When writing a short story, I always consider point of view near the start of the process. I consider a few main questions:

  • How intimate do I want the reader to be with the protagonist?
  • Do I want to describe setting and other characters from the protagonist’s view, a neutral view, or simply some other view?
  • Do I want to restrict the reader to information only the main character knows?

In a fiction writing class a few years back, I learned a useful exercise to help answer these questions. The instructor asked us to take several paragraphs of a story we are working on and rewrite it in another POV. At the time, I was writing a story about a bank robber using the third-person limited point of view.

Third-person Version

“Hey, how’s it going?” Curt threw out as he brushed past the guard.

Curt wondered if that was a good job — security guard.  I’ll look into it, he thought.  His eyes moved around the bank floor.  In the old days, before prison, he would enter a bank or store and scan the area to absorb all the details: the route that customers take, the exits, the security cameras, and doors leading to separate areas. He would stare at all of the occupants of the room, to figure them out, even read their intentions.  It was his business to analyze.

As he walked towards the main counter, he noticed the two tellers waiting on customers.  Nameplates told their names: Loretta on the left, a short, squat middle-aged black woman with a constant grin, and Connie on the right, a serious white woman with heavy makeup and an odd curl to her lip.  Curt went towards Connie.  A thick red, braided rope partitioned off part of the bank floor to form lines up to the bank tellers.

First-person Version

 “Hey, how’s it going?” I said to the security guard.  I always said hello to the guards.  Makes them comfortable.
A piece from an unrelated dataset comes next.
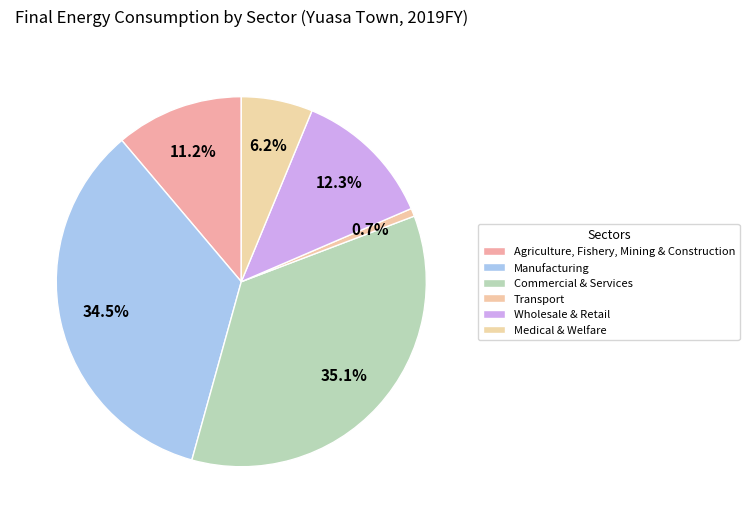

To the nearest percent, what is the difference between the Commercial & Services and Manufacturing slice percentages?

1%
Man, that looks like a sweet job, just sitting on your ass all day, getting paid to hang around.  Maybe I’ll check it out and see if they have any openings.

I looked around the bank. It was a compulsion to check out all the details, every single aspect of the place, from the big ticket items like security camera placement to the subtleties like the way the egg-shell colored window blinds slated from left to right. Of course, I picked up on the number of people inside, the number and layout of exits, the positioning of the staff, and scanned the faces of the personnel. It felt strange to be in a bank again, but I liked it.

I walked to the main teller counter. Two women waited on customers:  Loretta, a short black middle-aged woman, was on the left, eagerly grinning like the smile was stuck on her face, and Connie, an older white woman, who looked like a classic disgruntled employee that did the least amount of work possible to get by. She had heavy lipstick to cover a strange lip, or maybe to bring attention to the one interesting feature or her dull face.

The path to these two ladies was sectioned off by a thick, braided rope making artificial lanes for bank goers to walk through.  Reminded me of prison cafeteria lines.  You had to walk the line even if no one was ahead of you.

Not the best writing, but it was an exercise.

First person provided focus on the protagonist, added a strong voice to the character, and restricted descriptions to a single vision. Mainly, writing from both perspectives gave me a view (no pun intended) I needed to complete the story.